_Aufgabenstellung_:
a: Kopieren Sie aus dem Kandidaturtext wortgetreu alles von „Ich kandidiere für“ bis hinunter zu „die Schule einzubringen.“.
b: In welchem Bereich war die kandidierende Person laut Kandidaturtext langjährig beruflich tätig?
c: Führen Sie den Kandidaturtext im Anschluss an seinen letzten Satz weiter.

_Zu prüfender Text_:
==============================

Weil es nicht egal ist, wie unsere Kinder lernen, wachsen und begleitet werden.

Eine gute Bildung und starke Betreuung die Grundlage für gleiche Chancen.

Ich kandidiere für die Schulpflege, weil mir Bildung, Chancengleichheit und das Wohl der Kinder am Herzen liegen. Der Entscheid zu kandidieren ist für mich nicht kurzfristig entstanden, sondern das Ergebnis eines längeren persönlichen und beruflichen Prozesses. Bereits vor rund einem Jahr begann ich mich intensiv mit der Aufgabe und Verantwortung der Schulpflege auseinanderzusetzen. Der Anstoss dazu kam unter anderem auch aus Gesprächen mit einer amtierenden und bereits wiedergewählten Schulpflegerin, die mich darin bestärkte, dass meine beruflichen und persönlichen Erfahrungen eine wertvolle Ergänzung für die Schulpflege sein können. Seither ist in mir der Wunsch gereift, meine Erfahrung, mein Fachwissen und meine Verbundenheit mit Adliswil aktiv für die Schule einzubringen.

Durch meine langjährige berufliche Tätigkeit im schulnahen und ausserfamiliären Betreuungsbereich kenne ich die Herausforderungen, Bedürfnisse und Chancen von Familien, Schulen und Betreuungseinrichtungen aus unterschiedlichen Perspektiven. Dabei wurde mir immer wieder bewusst, wie wichtig neben organisatorischen und finanziellen Themen insbesondere auch soziale, pädagogische und menschliche Aspekte in der Schulentwicklung sind.

==============================

_Datensatz_:
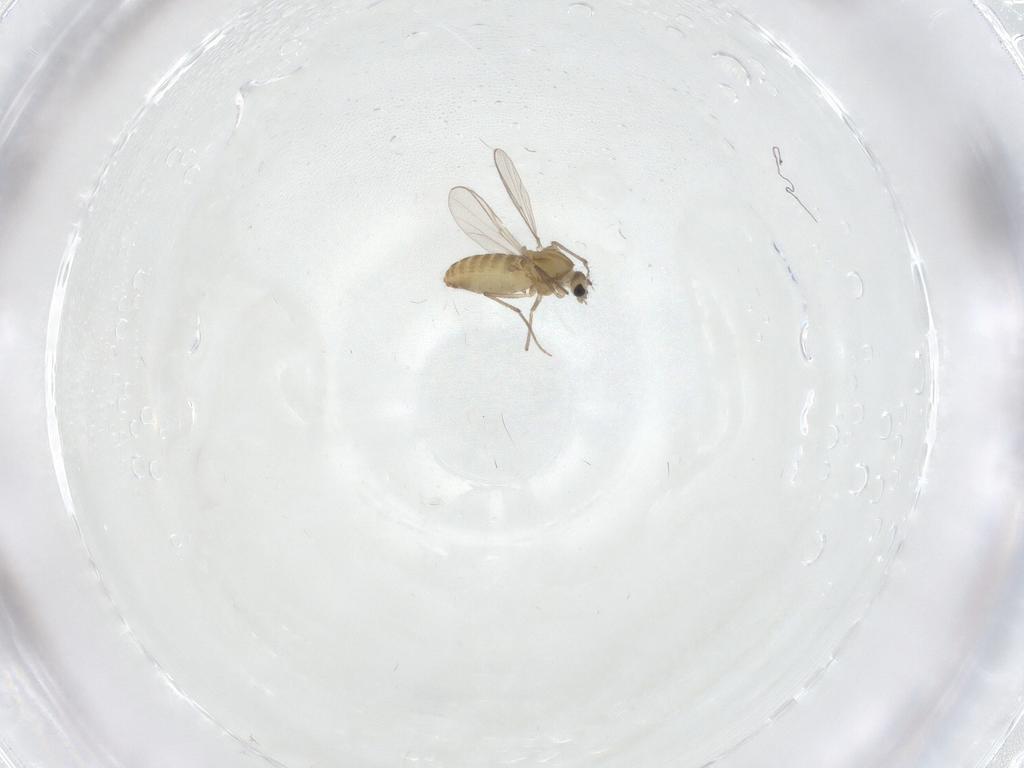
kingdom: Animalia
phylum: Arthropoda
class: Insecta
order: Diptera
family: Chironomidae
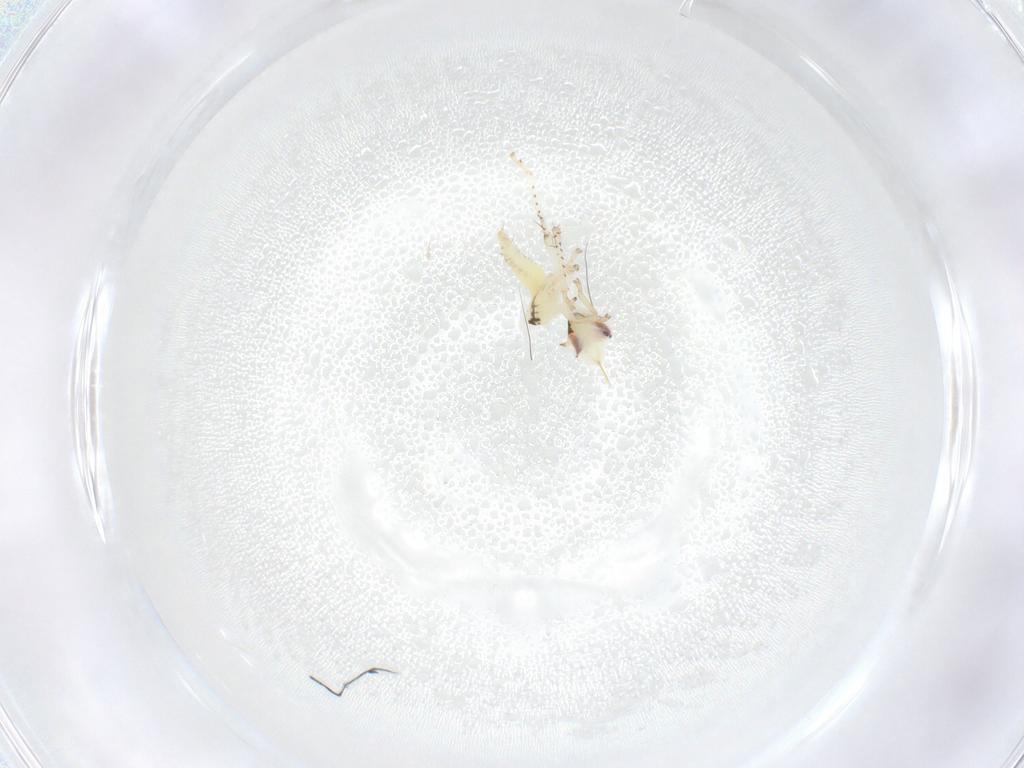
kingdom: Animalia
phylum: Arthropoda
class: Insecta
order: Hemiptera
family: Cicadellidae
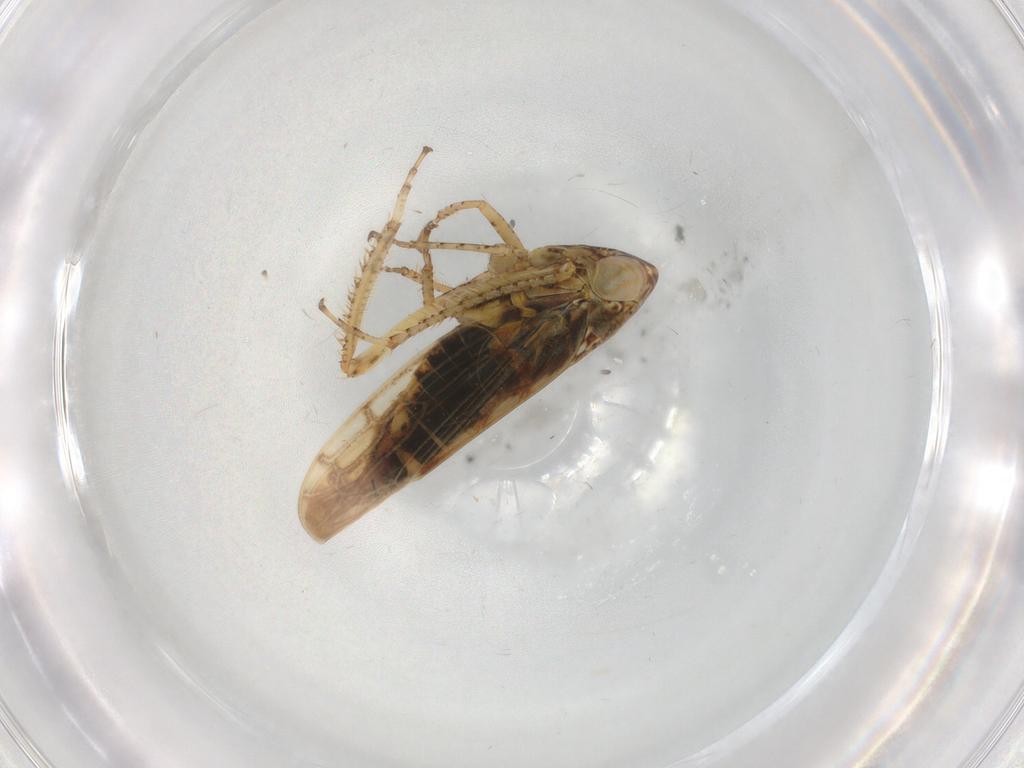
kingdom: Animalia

==============================

_Lösungen je Aufgabe_:
a:
Ich kandidiere für die Schulpflege, weil mir Bildung, Chancengleichheit und das Wohl der Kinder am Herzen liegen. Der Entscheid zu kandidieren ist für mich nicht kurzfristig entstanden, sondern das Ergebnis eines längeren persönlichen und beruflichen Prozesses. Bereits vor rund einem Jahr begann ich mich intensiv mit der Aufgabe und Verantwortung der Schulpflege auseinanderzusetzen. Der Anstoss dazu kam unter anderem auch aus Gesprächen mit einer amtierenden und bereits wiedergewählten Schulpflegerin, die mich darin bestärkte, dass meine beruflichen und persönlichen Erfahrungen eine wertvolle Ergänzung für die Schulpflege sein können. Seither ist in mir der Wunsch gereift, meine Erfahrung, mein Fachwissen und meine Verbundenheit mit Adliswil aktiv für die Schule einzubringen.

b: Im schulnahen und ausserfamiliären Betreuungsbereich.

c:
Adliswil ist für mich weit mehr als ein Wohnort. Durch meine Ausbildung im Schülerhort Sonnenrain, meine berufliche Tätigkeit im Betreuungsbereich, die Schulzeit meiner Tochter sowie die langjährige Verbundenheit meiner Familie mit der Stadt fühle ich mich mit Adliswil und seiner Schule eng verbunden. Ich bin dankbar, dass meine Tochter hier aufwachsen darf, und möchte mich dafür einsetzen, dass auch zukünftige Generationen von einer starken, offenen und unterstützenden Schule profitieren können.

Eine Schule erfolgreich weiterzuentwickeln bedeutet aus meiner Sicht, die Bedürfnisse aller Kinder und Familien mitzudenken, unabhängig von Herkunft, Lebenssituation oder Unterstützungsbedarf. Dafür braucht es in der Schulpflege nicht nur wirtschaftliche und politische Perspektiven, sondern auch Menschen mit pädagogischer Erfahrung, sozialem Verständnis und Nähe zum Schulalltag. Genau diese Perspektive möchte ich in die Schulpflege einbringen und damit zu einer ausgewogenen und zukunftsorientierten Zusammensetzung beitragen.

Mit meiner Führungs-, Bildungs- und Praxiserfahrung sowie meiner sozialen und lösungsorientierten Haltung möchte ich einen engagierten Beitrag für eine Schule leisten, die alle Kinder gleichermassen stärkt, begleitet und fördert.